Batman Barosu Başkanı Erkan Şenses: “Devletin resmi özür dilemesi gerekiyor ancak bunun yerine müvekkillerimizin sanık sandalyesine oturtulması, devletin ayıbıdır” diyerek sözlerine şöyle devam etti: “Bu davanın üzerinde 12 Eylül’ün hayaleti dolanıyor. 2911 sayılı yasa 1983’te cunta rejimi sırasında çıkarıldı. Ne hazindir ki siyasi iktidar sivil anayasaya ihtiyaç duyduğunu söylüyor, ancak cuntacıların çıkardığı yetkiyi sonuna kadar kullanıyor. Mahkemeye düşen anayasal haklarını kullanmak isteyen vatandaşların hakkını korumaktır.”

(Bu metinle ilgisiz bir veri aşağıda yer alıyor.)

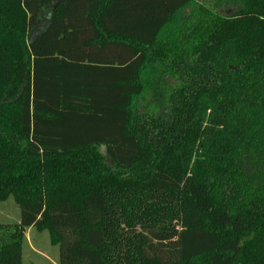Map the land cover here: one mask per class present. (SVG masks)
I'll list each match as a JSON object with an SVG mask.
<instances>
[{"label":"trees","instance_id":"trees-1","mask_svg":"<svg viewBox=\"0 0 264 264\" xmlns=\"http://www.w3.org/2000/svg\"><path fill=\"white\" fill-rule=\"evenodd\" d=\"M199 1L0 0V264L30 227L57 264H264V0Z\"/></svg>","mask_w":264,"mask_h":264},{"label":"rangeland","instance_id":"rangeland-1","mask_svg":"<svg viewBox=\"0 0 264 264\" xmlns=\"http://www.w3.org/2000/svg\"><path fill=\"white\" fill-rule=\"evenodd\" d=\"M201 1L202 0L199 2ZM218 1L219 2L213 4L215 8H218L222 0ZM203 2H210V0H204ZM219 12L221 15L228 16L234 11H227L224 7L221 8ZM40 27L38 29H40ZM141 106H143L142 103ZM139 111L144 112L143 109L140 108V105ZM19 220L20 209L12 198L0 202V237L6 238L14 233L16 230L15 226L19 223ZM58 257V246H54L50 243V237L46 230L38 231L35 227L25 229L24 241L22 243L23 264H57Z\"/></svg>","mask_w":264,"mask_h":264},{"label":"crops","instance_id":"crops-1","mask_svg":"<svg viewBox=\"0 0 264 264\" xmlns=\"http://www.w3.org/2000/svg\"><path fill=\"white\" fill-rule=\"evenodd\" d=\"M53 264H55V263H53Z\"/></svg>","mask_w":264,"mask_h":264}]
</instances>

Tek tek söz alan avukatlar yaşanan hukuksuzluğa dikkat çekerek, suçun unsurlarının oluşmadığını dile getirerek, müvekkillerinin beraatini talep etti.

Avukatların savunmasının ardından ara kararını açıklayan mahkeme, eksik beyanların ve hususların giderilmesi için duruşmayı 7 Haziran saat 14’e erteledi.